No obstante, para todo ejemplo existe un contraejemplo y el propio New York Times en su crítica del ensayo aludía ya a estudios acerca de los beneficios mentales de Internet, en este caso, de jugadores online y su capacidad de concentración, así como la contribución de las búsquedas en Google al aumento de la actividad cerebral en la misma zona donde reside el talento asociado a actividades como el análisis o la atención selectiva –argumentos que, por otra parte, no impidieron que Carr alcanzara la lista de libros más vendidos y que fuera finalista del premio Pulitzer en 2011.

Una vez terminado el libro, te quedas con la sensación de haber vivido una clase magistral de historia de la tecnología (y estar mejor preparado para ganar al trivial), pero con un toque de nostalgia –aunque ni siquiera el propio Carr se queda anclado en ese pasado que narra, ya que él mismo confiesa no poder evitar conectarse y seguir navegando tras el ejercicio de Superficiales.
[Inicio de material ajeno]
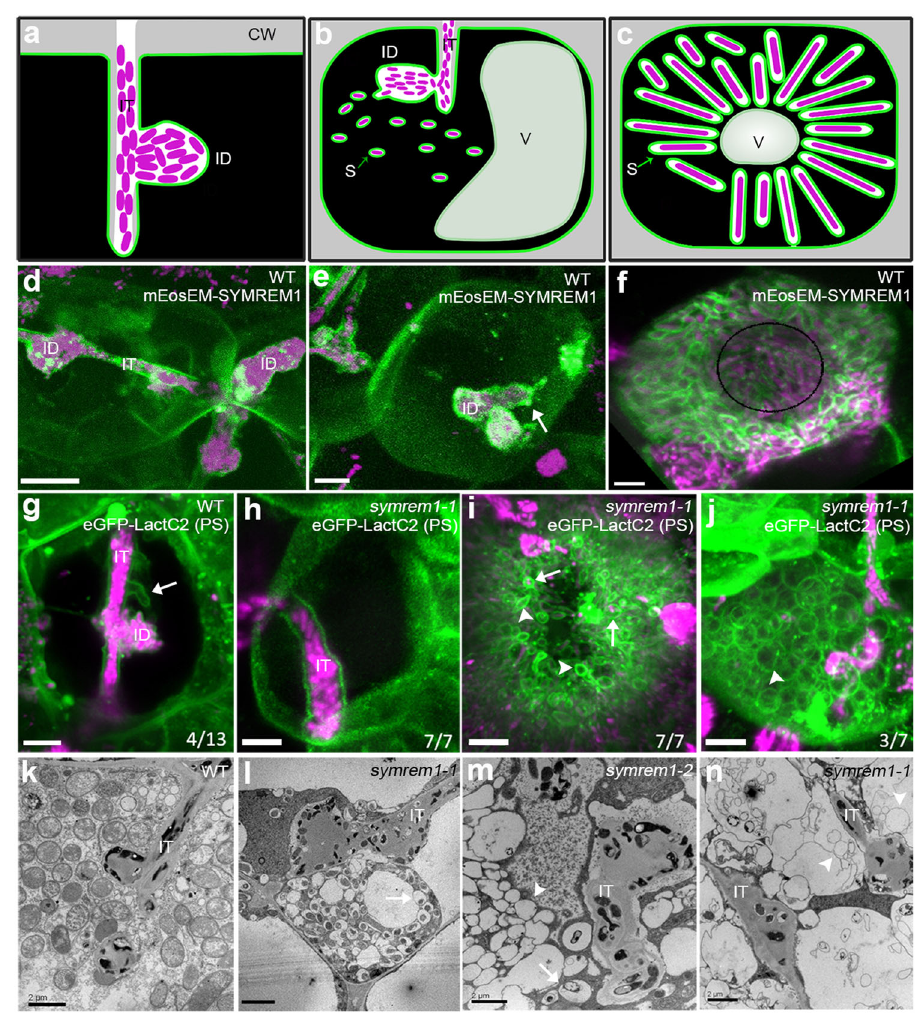
Fig. 1 | SYMREM1 stabilizes con fi ned membrane tubes during infection. a – c Illustrations indicate an infection thread (IT) with an infection droplet (ID; a ), symbiosome (S) formation ( b ) and a symbiosome- fi lled infected cell ( c ); CW cell wall, V vacuole. d – f Expression of a mEosEM-SYMREM1 fusion protein (green) speci fi cally labels IT membranes ( d ), accumulates at bacterial droplet structures (ID)( e ),andsymbiosomemembranes( f ). S.meliloti expressingamCherrymarkeris shown in magenta. The white arrow (in e ) indicates the bacterial release site; the black circle line (in f ) indicates the central vacuole. Single focal plane images for maximum projections of z-stacks ( d – f ) can be found in Supplementary Fig. 1. Experiments were performed with three biological replicates with at least 10 nodules being imaged per replicate. g – j Membranes werevisualizedby expressing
Por mucho que nos esforcemos (¿y quién lo hace?), no hay marcha atrás –tampoco en el mundo de los “amish”. Hasta se podría argumentar que la ola tecnológica que describe Carr llegó hace tiempo a la playa (no es tan descabellado, puesto que el libro se publicó hace 2 años) y que deberíamos estar mirando hacia la siguiente.

Es precisamente esta mirada hacia el futuro lo que más he echado de menos: más allá de la descripción cronológica y la crítica actual, en ningún momento propone Carr alternativas concretas para afrontar/resolver la problemática esgrimida. A lo mejor es su forma de admitir que no existen, pero entonces ¿por qué no añadir un capítulo final para explicar cómo el marketing de las empresas del siglo XXI debería adaptarse a este nuevo perfil de consumidor –al estilo de Forrester?

Después de todo, en la aldea global de McLuhan las mentes están ya reprogramadas y quizás no importe tanto la reflexión sobre cómo ha cambiado nuestro cerebro, sino el cómo nos vamos a relacionar a partir de ahora. “Pienso, luego existo” sigue siendo un aforismo válido, aunque la forma de pensar sea diferente.

A lo mejor Carr está ya trabajando en ello…


Notarás  que este artículo no contiene ningún hipervínculo en el cuerpo del texto ni negrita, es una concesión a Carr. Aunque se pierde un valor importante, queda como prueba para que cada cual pueda comprobar su propio nivel de distracción y obre en consecuencia.